* _WHAT IS NEEDED_
Find every line in the records that holds the string "CIRCLE". Copy each one.

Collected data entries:
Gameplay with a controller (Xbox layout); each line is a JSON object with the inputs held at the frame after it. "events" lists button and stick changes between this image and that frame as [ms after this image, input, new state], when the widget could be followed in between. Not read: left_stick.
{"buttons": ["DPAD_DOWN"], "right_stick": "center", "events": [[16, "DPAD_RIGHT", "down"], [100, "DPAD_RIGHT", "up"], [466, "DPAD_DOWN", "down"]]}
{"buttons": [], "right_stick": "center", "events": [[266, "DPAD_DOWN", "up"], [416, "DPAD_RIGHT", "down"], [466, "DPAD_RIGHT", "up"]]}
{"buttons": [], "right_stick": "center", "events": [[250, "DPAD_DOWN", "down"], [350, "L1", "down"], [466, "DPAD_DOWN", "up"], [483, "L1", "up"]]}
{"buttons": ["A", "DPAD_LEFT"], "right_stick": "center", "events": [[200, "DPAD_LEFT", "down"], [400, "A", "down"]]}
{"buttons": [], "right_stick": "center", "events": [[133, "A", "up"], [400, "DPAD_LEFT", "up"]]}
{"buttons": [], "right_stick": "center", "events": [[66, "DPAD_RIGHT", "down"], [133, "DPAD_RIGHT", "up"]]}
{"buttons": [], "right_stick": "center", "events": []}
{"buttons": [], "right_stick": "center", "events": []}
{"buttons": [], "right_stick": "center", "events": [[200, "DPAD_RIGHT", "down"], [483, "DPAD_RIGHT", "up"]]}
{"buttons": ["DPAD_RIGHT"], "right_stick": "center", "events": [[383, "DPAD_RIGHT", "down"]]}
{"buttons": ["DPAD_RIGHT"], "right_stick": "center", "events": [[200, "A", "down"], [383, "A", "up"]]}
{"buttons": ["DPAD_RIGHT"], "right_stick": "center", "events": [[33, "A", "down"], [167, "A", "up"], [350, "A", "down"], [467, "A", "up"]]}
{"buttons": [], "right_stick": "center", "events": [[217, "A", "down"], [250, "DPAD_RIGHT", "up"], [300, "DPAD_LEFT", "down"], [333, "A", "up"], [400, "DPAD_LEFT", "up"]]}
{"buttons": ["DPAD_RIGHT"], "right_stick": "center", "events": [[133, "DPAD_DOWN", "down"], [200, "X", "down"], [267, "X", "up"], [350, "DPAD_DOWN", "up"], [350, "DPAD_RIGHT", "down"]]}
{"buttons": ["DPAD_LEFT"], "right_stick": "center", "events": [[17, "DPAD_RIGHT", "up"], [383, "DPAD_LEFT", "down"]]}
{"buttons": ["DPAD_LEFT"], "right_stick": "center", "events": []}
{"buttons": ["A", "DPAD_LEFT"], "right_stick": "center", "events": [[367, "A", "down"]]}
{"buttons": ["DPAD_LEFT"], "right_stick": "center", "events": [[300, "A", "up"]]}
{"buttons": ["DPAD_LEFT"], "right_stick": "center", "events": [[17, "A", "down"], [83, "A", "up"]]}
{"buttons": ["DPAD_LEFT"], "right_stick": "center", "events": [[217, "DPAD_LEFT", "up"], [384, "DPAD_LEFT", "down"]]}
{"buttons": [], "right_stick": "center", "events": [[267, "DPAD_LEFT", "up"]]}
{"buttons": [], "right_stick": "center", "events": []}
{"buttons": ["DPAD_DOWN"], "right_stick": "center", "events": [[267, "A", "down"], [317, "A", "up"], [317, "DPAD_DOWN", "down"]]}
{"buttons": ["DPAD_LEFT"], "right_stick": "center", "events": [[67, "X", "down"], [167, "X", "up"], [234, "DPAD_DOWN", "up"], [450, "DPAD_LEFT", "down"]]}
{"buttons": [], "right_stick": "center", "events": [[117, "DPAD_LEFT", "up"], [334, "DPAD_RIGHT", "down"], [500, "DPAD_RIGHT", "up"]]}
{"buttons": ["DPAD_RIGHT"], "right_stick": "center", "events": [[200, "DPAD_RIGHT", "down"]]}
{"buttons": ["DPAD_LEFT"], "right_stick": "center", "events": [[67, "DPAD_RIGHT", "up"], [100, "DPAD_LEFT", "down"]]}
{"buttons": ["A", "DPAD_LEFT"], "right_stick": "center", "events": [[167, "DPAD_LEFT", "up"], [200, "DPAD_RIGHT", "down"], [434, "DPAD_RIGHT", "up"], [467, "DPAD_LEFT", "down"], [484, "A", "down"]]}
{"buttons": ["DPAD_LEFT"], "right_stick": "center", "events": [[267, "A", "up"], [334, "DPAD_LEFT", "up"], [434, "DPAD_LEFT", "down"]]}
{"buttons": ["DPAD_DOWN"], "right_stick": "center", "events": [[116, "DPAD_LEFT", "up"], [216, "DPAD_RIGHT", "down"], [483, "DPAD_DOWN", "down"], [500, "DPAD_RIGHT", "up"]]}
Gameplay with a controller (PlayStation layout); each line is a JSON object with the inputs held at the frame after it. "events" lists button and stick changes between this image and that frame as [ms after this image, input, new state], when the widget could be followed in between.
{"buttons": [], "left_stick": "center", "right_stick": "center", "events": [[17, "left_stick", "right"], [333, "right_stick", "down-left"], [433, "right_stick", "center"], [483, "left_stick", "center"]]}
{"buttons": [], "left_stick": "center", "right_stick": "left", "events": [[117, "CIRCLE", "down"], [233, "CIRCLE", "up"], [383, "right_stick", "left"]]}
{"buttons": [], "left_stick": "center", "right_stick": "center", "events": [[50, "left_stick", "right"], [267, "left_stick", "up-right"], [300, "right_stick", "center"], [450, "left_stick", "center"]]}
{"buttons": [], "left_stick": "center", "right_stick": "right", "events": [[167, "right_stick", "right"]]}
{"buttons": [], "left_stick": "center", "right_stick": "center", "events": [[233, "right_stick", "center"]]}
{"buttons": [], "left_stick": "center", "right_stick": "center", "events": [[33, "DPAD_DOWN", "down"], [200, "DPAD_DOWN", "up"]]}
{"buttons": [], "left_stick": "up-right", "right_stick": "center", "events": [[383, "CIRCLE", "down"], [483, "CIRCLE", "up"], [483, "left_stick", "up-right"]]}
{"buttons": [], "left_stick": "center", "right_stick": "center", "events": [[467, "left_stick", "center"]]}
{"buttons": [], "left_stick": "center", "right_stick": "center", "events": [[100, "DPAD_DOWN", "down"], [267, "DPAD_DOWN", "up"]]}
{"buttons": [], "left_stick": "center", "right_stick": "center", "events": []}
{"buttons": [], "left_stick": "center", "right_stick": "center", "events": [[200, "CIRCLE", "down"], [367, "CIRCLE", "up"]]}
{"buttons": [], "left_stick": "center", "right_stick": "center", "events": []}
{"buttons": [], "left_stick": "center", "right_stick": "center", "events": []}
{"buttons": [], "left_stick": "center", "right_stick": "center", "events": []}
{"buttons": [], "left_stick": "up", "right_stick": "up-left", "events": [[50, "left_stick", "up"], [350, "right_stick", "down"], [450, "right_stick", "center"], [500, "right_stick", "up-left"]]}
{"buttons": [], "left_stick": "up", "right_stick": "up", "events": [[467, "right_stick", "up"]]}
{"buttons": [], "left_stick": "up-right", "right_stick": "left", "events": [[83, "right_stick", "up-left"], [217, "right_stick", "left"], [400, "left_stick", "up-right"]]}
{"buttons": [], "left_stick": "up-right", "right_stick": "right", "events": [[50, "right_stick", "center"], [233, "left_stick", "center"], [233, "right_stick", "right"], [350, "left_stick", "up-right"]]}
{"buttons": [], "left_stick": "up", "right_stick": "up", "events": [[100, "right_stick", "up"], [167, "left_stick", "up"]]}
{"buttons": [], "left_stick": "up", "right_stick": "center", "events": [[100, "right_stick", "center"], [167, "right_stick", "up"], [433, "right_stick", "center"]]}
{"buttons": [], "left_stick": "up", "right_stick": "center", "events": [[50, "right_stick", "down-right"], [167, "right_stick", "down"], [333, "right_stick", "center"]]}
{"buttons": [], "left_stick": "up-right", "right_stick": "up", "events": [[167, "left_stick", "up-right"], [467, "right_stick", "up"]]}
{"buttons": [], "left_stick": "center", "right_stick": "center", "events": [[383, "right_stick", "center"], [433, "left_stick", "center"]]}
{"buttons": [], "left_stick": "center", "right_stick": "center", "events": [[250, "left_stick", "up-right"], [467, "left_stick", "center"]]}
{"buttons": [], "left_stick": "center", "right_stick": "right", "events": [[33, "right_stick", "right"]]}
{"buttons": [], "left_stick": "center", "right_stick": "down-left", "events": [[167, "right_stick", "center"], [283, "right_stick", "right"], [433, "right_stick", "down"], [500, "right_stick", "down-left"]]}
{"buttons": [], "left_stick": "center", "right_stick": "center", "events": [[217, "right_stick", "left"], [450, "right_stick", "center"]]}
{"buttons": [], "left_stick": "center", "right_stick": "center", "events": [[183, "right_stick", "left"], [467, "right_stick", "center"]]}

* _RESPONSE BELOW_
{"buttons": [], "left_stick": "center", "right_stick": "left", "events": [[117, "CIRCLE", "down"], [233, "CIRCLE", "up"], [383, "right_stick", "left"]]}
{"buttons": [], "left_stick": "up-right", "right_stick": "center", "events": [[383, "CIRCLE", "down"], [483, "CIRCLE", "up"], [483, "left_stick", "up-right"]]}
{"buttons": [], "left_stick": "center", "right_stick": "center", "events": [[200, "CIRCLE", "down"], [367, "CIRCLE", "up"]]}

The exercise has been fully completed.